Testo di partenza =
++++++
Ognuno di noi è chiamato.
Non siamo chiamati in massa,
ma siamo chiamati uno per uno,
ciascuno con i nostri difetti,
i nostri pregi, i nostri sogni.


II Domenica del Tempo Ordinario – Anno B
517 gennaio 2021 Sant’Antonio Abate

 

Prima lettura 1Sam 3,3-10.19
Seconda lettura 1Cor 6,13-15.17-20
Vangelo Gv 1,35-42

 

Nel primo capitolo del suo Vangelo, l’evangelista Giovanni ci conduce attraverso una specie di viaggio temporale, lungo una settimana completa, calcolata quasi giorno per giorno e scandita, per ben tre volte, dall’espressione “il giorno dopo”, fino ad approdare al giorno delle nozze di Cana, “tre giorni dopo”, dove Gesù manifestò la sua gloria”.
++++++
Esercizio assegnato a =
Rispondi a queste domande sul testo di partenza:
(i) Siamo chiamati in massa o uno per uno?
(ii) Quale passo è indicato per il Vangelo?
(iii) Quante volte ricorre l'espressione "il giorno dopo"?
Il testo di partenza e le voci qui sotto non hanno alcun legame tra loro.

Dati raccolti
++++++
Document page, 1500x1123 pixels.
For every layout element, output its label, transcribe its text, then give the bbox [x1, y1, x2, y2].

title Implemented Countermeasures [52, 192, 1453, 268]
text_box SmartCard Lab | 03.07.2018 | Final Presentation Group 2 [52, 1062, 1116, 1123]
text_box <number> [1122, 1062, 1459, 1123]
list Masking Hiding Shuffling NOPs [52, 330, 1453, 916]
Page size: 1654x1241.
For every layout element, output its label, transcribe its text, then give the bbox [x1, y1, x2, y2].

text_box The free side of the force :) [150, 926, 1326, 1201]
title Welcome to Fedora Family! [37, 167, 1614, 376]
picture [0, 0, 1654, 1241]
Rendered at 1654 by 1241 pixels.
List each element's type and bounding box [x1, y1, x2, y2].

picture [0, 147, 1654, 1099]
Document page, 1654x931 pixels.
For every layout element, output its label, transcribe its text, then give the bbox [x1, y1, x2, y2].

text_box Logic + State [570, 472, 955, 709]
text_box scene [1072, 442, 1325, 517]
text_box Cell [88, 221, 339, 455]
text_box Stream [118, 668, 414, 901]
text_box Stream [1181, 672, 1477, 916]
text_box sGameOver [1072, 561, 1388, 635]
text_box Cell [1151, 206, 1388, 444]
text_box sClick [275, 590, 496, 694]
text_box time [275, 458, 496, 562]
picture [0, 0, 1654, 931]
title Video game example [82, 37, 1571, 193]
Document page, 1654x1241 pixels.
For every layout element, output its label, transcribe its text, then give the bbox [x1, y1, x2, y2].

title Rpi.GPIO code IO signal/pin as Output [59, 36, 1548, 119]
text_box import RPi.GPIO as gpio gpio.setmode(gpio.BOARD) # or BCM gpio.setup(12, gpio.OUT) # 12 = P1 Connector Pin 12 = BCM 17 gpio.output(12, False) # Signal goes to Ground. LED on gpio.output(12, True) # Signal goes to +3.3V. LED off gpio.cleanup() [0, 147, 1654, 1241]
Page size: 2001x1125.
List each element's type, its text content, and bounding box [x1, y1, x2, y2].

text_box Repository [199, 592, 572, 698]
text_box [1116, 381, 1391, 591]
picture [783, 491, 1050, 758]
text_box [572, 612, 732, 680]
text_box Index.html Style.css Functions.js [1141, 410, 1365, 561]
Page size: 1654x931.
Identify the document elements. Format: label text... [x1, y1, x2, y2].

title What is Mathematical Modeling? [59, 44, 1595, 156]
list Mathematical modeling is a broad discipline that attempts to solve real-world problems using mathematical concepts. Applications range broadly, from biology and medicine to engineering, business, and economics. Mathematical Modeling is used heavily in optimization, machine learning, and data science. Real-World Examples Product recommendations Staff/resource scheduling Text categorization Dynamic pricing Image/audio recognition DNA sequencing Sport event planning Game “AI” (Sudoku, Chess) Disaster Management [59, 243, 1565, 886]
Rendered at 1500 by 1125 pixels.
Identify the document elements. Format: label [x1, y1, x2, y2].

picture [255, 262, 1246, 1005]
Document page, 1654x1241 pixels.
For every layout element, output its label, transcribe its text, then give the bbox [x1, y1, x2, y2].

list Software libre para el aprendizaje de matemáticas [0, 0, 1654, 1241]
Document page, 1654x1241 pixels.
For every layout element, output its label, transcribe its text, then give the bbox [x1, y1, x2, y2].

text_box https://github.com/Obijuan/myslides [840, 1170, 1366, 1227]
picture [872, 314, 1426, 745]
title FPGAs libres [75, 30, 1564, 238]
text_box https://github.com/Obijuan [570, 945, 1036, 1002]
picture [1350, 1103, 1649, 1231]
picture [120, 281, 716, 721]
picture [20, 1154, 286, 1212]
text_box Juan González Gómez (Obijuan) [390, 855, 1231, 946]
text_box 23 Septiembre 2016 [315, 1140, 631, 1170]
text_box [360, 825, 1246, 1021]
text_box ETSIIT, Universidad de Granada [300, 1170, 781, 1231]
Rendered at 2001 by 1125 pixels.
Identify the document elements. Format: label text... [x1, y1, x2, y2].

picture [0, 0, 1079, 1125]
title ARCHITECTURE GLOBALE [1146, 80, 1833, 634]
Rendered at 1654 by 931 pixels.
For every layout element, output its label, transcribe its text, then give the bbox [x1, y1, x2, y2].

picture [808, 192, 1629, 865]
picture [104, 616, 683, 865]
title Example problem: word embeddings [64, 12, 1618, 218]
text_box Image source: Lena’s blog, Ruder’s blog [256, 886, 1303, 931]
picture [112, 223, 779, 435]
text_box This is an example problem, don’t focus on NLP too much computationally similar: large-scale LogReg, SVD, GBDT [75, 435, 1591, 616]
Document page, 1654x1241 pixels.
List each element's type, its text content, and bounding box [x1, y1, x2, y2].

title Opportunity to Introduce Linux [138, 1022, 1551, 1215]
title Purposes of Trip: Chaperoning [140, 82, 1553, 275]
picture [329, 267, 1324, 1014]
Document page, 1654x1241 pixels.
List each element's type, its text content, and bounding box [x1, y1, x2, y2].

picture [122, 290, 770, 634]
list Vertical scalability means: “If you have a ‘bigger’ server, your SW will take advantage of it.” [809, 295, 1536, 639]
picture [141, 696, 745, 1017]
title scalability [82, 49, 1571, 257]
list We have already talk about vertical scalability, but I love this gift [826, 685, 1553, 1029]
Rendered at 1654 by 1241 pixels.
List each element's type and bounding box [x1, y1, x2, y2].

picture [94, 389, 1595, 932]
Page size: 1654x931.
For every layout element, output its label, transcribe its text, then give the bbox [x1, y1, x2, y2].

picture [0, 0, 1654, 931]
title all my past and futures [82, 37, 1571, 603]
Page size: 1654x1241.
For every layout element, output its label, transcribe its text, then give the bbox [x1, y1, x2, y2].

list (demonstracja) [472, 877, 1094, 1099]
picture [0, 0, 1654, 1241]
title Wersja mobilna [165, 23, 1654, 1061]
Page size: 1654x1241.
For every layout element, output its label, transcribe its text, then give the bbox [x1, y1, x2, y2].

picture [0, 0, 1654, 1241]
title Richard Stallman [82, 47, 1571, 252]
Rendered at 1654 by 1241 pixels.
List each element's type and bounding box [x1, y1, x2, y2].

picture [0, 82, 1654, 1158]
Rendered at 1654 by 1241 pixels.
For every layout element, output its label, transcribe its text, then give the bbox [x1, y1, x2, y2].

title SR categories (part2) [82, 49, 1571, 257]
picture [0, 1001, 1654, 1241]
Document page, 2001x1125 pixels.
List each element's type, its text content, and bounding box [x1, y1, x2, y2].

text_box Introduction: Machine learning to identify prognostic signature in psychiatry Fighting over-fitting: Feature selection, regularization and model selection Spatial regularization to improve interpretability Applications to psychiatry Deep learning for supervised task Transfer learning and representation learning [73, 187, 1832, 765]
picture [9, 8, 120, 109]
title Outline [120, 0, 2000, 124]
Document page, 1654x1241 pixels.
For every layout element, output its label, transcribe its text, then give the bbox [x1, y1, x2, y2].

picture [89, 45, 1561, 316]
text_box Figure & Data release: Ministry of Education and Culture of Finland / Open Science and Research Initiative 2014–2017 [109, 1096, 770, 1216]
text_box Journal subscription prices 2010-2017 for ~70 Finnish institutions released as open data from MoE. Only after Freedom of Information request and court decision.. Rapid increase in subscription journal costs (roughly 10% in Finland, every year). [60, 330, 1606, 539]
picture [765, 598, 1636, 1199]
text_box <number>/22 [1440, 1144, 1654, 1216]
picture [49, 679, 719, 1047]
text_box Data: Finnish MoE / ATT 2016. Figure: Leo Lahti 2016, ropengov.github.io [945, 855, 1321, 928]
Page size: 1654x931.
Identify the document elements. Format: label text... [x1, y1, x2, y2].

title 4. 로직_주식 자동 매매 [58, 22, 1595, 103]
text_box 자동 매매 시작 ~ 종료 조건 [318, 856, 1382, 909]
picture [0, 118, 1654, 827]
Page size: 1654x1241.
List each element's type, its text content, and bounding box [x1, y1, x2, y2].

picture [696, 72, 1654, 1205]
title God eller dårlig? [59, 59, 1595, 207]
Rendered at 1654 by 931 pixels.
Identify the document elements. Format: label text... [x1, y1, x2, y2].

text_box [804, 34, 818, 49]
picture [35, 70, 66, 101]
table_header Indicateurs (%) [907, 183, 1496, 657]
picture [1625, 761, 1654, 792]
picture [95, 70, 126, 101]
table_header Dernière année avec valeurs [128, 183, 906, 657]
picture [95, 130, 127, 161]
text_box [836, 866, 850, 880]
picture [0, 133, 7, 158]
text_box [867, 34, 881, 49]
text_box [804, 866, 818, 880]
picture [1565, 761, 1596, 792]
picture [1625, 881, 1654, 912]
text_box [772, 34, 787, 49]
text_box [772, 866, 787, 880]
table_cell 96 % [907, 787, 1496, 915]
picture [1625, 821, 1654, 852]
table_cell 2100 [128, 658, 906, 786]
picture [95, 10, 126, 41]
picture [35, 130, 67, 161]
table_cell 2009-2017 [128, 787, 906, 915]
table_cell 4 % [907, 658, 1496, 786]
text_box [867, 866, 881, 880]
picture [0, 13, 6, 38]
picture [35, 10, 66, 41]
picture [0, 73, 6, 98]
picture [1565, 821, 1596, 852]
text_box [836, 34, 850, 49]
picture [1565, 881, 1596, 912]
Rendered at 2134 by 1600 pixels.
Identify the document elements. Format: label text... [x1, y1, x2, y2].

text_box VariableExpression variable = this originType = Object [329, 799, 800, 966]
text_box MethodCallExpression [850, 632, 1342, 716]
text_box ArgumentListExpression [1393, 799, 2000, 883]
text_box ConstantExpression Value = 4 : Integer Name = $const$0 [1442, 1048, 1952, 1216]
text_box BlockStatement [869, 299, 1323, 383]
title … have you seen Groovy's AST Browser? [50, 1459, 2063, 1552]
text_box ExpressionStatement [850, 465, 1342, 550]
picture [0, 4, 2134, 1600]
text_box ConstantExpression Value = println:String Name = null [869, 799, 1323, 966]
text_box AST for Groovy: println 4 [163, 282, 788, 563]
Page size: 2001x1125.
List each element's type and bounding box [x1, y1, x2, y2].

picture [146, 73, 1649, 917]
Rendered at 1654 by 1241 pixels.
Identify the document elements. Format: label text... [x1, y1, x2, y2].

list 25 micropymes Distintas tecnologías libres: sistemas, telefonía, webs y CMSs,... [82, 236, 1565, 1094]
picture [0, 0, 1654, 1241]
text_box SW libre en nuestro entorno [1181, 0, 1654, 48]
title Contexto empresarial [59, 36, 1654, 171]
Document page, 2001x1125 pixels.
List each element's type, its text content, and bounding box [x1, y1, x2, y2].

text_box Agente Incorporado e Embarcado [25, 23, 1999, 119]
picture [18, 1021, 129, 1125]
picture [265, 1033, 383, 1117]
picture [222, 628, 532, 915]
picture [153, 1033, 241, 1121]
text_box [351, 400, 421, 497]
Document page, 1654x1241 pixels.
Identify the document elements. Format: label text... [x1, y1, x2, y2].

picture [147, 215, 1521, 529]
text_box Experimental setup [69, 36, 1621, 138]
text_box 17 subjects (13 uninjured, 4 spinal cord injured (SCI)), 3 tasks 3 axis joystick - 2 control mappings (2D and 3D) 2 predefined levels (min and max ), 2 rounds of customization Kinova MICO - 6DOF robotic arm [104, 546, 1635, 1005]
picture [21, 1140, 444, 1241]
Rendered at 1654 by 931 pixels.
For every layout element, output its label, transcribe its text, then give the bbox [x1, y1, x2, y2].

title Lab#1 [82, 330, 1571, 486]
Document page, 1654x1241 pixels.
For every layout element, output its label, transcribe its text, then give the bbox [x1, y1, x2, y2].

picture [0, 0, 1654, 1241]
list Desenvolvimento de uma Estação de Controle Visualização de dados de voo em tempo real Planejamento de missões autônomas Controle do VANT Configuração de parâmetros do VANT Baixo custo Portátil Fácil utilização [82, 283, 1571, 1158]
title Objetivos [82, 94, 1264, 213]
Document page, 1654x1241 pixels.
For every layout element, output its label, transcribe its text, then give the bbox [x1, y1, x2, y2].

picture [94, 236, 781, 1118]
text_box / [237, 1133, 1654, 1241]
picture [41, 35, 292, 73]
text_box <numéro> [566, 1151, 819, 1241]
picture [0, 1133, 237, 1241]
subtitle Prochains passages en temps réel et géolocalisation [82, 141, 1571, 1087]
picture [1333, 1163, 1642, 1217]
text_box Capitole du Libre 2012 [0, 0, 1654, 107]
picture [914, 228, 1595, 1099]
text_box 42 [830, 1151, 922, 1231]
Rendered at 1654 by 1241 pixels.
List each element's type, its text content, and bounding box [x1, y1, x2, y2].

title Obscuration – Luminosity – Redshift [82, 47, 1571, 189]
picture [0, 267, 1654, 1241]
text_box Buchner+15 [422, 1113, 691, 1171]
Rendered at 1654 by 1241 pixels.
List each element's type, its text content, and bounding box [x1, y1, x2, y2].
++++++
Esercizio assegnato b =
Restituisci in CSV a due colonne, input e output, le voci dei dati raccolti, dalla prima fino alla riga che contiene "text_box <number> [1122, 1062, 1459, 1123]", inclusa. Per ogni voce metti il testo e la risposta ciascuno in un campo tra virgolette, sostituendo gli a capo con spazi.

Risultato corretto a =
(i) Uno per uno.
(ii) Gv 1,35-42.
(iii) Tre volte.

Risultato corretto b =
input,output
"Document page, 1500x1123 pixels. For every layout element, output its label, transcribe its text, then give the bbox [x1, y1, x2, y2].","title Implemented Countermeasures [52, 192, 1453, 268] text_box SmartCard Lab | 03.07.2018 | Final Presentation Group 2 [52, 1062, 1116, 1123] text_box <number> [1122, 1062, 1459, 1123]"